>>>

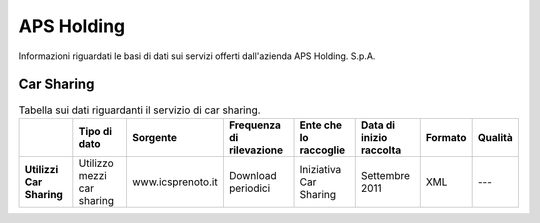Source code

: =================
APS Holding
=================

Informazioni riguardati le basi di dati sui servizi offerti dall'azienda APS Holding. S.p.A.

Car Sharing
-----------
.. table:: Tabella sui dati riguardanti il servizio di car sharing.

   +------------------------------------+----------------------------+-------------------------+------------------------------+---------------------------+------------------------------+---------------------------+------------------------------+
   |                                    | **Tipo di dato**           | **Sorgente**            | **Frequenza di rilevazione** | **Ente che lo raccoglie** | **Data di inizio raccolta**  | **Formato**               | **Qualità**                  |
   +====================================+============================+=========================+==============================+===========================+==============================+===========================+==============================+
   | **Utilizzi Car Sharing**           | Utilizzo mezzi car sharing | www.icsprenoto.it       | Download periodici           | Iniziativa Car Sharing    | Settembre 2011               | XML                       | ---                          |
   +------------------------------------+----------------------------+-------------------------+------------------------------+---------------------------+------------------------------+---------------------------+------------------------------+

<<<

Exercise instructions - Locate the lines above that hold the word "dati". Show every one of them.

Reply -
Informazioni riguardati le basi di dati sui servizi offerti dall'azienda APS Holding. S.p.A.
.. table:: Tabella sui dati riguardanti il servizio di car sharing.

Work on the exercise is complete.